Mrs. Pardiggle, leading the way with a great show of moral determination and talking with much volubility about the untidy habits of the people (though I doubted if the best of us could have been tidy in such a place), conducted us into a cottage at the farthest corner, the ground-floor room of which we nearly filled. Besides ourselves, there were in this damp, offensive room a woman with a black eye, nursing a poor little gasping baby by the fire; a man, all stained with clay and mud and looking very dissipated, lying at full length on the ground, smoking a pipe; a powerful young man fastening a collar on a dog; and a bold girl doing some kind of washing in very dirty water. They all looked up at us as we came in, and the woman seemed to turn her face towards the fire as if to hide her bruised eye; nobody gave us any welcome.
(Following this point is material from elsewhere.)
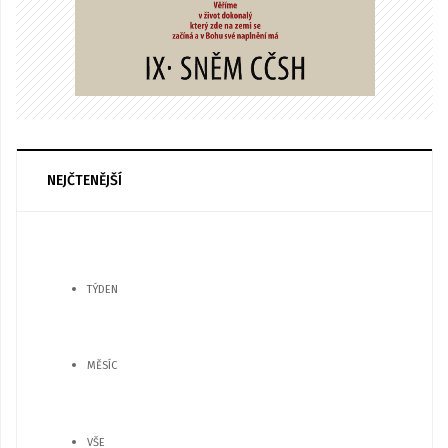
NEJČTENĚJŠÍ
TÝDEN
MĚSÍC
VŠE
"Well, my friends," said Mrs. Pardiggle, but her voice had not a friendly sound, I thought; it was much too business-like and systematic. "How do you do, all of you? I am here again. I told you, you couldn't tire me, you know. I am fond of hard work, and am true to my word."

"There an't," growled the man on the floor, whose head rested on his hand as he stared at us, "any more on you to come in, is there?"

"No, my friend," said Mrs. Pardiggle, seating herself on one stool and knocking down another. "We are all here."

"Because I thought there warn't enough of you, perhaps?" said the man, with his pipe between his lips as he looked round upon us.